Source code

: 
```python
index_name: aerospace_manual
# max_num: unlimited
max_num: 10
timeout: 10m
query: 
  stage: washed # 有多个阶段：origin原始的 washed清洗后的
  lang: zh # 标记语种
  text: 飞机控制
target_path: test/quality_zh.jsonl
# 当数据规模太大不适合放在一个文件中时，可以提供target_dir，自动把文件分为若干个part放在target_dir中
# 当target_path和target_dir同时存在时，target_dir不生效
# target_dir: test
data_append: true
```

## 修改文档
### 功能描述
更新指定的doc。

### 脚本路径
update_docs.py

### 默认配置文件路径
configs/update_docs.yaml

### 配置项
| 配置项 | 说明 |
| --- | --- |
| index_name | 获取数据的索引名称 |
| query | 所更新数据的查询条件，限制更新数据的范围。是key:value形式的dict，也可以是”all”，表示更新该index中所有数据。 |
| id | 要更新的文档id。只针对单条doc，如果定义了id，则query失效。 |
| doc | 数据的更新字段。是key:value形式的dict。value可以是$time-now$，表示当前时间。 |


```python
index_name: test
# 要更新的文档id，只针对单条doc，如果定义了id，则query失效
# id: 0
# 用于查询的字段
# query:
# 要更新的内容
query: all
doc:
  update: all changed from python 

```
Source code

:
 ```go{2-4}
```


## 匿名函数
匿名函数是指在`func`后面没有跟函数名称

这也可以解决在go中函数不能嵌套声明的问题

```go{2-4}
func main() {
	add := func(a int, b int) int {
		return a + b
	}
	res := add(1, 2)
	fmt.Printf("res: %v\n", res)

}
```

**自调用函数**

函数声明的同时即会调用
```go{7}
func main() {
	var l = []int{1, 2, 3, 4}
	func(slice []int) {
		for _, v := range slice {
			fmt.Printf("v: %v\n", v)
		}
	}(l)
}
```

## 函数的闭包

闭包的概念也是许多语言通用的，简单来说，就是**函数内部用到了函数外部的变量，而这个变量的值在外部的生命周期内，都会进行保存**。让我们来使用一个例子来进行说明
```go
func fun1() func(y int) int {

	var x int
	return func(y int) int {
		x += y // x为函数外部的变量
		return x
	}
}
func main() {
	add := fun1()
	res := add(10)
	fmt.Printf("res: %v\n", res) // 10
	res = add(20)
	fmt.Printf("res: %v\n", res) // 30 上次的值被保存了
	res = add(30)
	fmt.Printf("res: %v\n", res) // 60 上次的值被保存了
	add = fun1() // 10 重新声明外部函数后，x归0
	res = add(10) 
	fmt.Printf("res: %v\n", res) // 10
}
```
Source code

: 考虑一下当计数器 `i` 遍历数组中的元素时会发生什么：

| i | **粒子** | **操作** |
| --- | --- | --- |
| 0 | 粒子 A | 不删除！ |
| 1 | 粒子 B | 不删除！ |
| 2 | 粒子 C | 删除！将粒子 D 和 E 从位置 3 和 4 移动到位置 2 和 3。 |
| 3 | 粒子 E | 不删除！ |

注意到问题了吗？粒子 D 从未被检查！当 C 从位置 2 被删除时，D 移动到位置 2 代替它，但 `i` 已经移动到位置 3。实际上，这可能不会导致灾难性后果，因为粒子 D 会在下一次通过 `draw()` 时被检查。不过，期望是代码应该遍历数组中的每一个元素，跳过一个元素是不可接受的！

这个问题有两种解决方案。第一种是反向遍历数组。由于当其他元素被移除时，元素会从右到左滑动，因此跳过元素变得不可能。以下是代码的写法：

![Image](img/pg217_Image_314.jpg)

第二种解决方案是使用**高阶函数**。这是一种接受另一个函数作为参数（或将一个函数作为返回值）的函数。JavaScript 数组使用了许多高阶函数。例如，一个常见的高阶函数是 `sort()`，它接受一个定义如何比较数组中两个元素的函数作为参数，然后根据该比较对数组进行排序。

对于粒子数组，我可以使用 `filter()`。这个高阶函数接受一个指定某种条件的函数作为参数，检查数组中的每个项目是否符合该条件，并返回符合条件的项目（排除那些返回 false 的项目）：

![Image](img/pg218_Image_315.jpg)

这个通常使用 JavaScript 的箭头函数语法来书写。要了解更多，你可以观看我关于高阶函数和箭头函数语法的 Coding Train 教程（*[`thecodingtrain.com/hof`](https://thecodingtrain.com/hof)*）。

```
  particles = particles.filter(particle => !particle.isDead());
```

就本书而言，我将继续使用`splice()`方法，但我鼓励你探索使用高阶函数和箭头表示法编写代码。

----

WHAT IS BEING ASKED — Exact reproduction is required. Give the lines of the data from its first line through the line containing "id | 要更新的文档id。只针对单条doc，如果定义了id，则query失效。 |", and no others.

REPLY TO THE TASK —
Source code

: 
```python
index_name: aerospace_manual
# max_num: unlimited
max_num: 10
timeout: 10m
query: 
  stage: washed # 有多个阶段：origin原始的 washed清洗后的
  lang: zh # 标记语种
  text: 飞机控制
target_path: test/quality_zh.jsonl
# 当数据规模太大不适合放在一个文件中时，可以提供target_dir，自动把文件分为若干个part放在target_dir中
# 当target_path和target_dir同时存在时，target_dir不生效
# target_dir: test
data_append: true
```

## 修改文档
### 功能描述
更新指定的doc。

### 脚本路径
update_docs.py

### 默认配置文件路径
configs/update_docs.yaml

### 配置项
| 配置项 | 说明 |
| --- | --- |
| index_name | 获取数据的索引名称 |
| query | 所更新数据的查询条件，限制更新数据的范围。是key:value形式的dict，也可以是”all”，表示更新该index中所有数据。 |
| id | 要更新的文档id。只针对单条doc，如果定义了id，则query失效。 |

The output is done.